Cisco has been talking heavily about containers lately. How many businesses are ready to go directly to containers?

There's been news about Goldman Sachs and The Wall Street Journal that they're moving all of their apps to containers. The web-based startups are going directly to containers, but right now I would say from an end- user point of view -- excluding the software companies and software startups – from an end-user point of view, containers is 1 [percent] to 2 percent of the application space today.

The question is, 'What's in the middle?' What's in the middle are people doing application modernization and, secondly, orchestration -- a single-pane-of-glass management – and multicloud management orchestration in the middle.

Are people ready to go to Intercloud?

I come back to the fact that Intercloud is a business model and it gets implemented on a journey, a journey from where they are.
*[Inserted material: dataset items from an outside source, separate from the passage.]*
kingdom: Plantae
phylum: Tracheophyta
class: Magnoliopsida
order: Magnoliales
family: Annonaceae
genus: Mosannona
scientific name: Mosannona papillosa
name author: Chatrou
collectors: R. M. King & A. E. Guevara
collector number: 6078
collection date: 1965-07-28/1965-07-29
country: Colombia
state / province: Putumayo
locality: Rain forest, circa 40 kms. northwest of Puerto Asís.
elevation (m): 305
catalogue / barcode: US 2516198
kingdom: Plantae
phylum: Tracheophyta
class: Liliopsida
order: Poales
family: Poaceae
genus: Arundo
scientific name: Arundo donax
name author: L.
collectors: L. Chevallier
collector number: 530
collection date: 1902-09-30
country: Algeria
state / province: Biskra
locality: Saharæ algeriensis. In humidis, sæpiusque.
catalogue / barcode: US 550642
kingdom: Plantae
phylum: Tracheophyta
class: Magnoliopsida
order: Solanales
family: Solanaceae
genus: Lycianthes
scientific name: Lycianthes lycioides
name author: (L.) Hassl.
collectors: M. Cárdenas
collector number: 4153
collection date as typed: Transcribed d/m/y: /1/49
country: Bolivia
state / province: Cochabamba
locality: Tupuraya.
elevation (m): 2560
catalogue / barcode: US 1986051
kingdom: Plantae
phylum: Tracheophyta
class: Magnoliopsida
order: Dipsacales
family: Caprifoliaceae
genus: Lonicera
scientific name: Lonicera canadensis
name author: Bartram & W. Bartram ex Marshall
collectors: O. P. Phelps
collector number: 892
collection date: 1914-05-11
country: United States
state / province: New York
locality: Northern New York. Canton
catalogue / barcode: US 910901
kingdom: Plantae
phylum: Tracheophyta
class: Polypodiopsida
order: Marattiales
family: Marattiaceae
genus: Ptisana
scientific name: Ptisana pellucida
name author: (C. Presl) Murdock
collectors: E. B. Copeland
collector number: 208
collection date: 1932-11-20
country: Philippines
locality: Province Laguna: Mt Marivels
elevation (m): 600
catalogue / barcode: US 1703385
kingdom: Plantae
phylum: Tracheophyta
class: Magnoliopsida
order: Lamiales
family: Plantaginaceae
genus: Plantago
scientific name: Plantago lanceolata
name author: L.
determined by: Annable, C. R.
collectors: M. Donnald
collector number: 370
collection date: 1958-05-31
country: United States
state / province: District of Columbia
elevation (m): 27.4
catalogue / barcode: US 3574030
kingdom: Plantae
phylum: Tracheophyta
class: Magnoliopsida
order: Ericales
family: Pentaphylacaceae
The first step is private cloud. The second step is to put a cloud-native stack in as opposed to a traditional cloud stack. The third step is to put multicloud management and orchestration across the top of those stacks -- traditional and cloud-native. The fourth step is to start moving your applications from traditional stacks to cloud-native stacks. The fifth step is to start experimenting with containers. We've mapped out this five-step process and we're in the process of rolling that out internally across Cisco and training our sales force and training our partner organization.

How big will containers be for Cisco in this five-step process?

Eventually the largest segment will be the containers on step five, but today it's step one: build a private cloud. … We work with [research firm] IDC and we surveyed about 20,000 customers. Frankly, still about 35 [percent] to 40 percent of customers haven't even put a private cloud in on top of a FlexPod.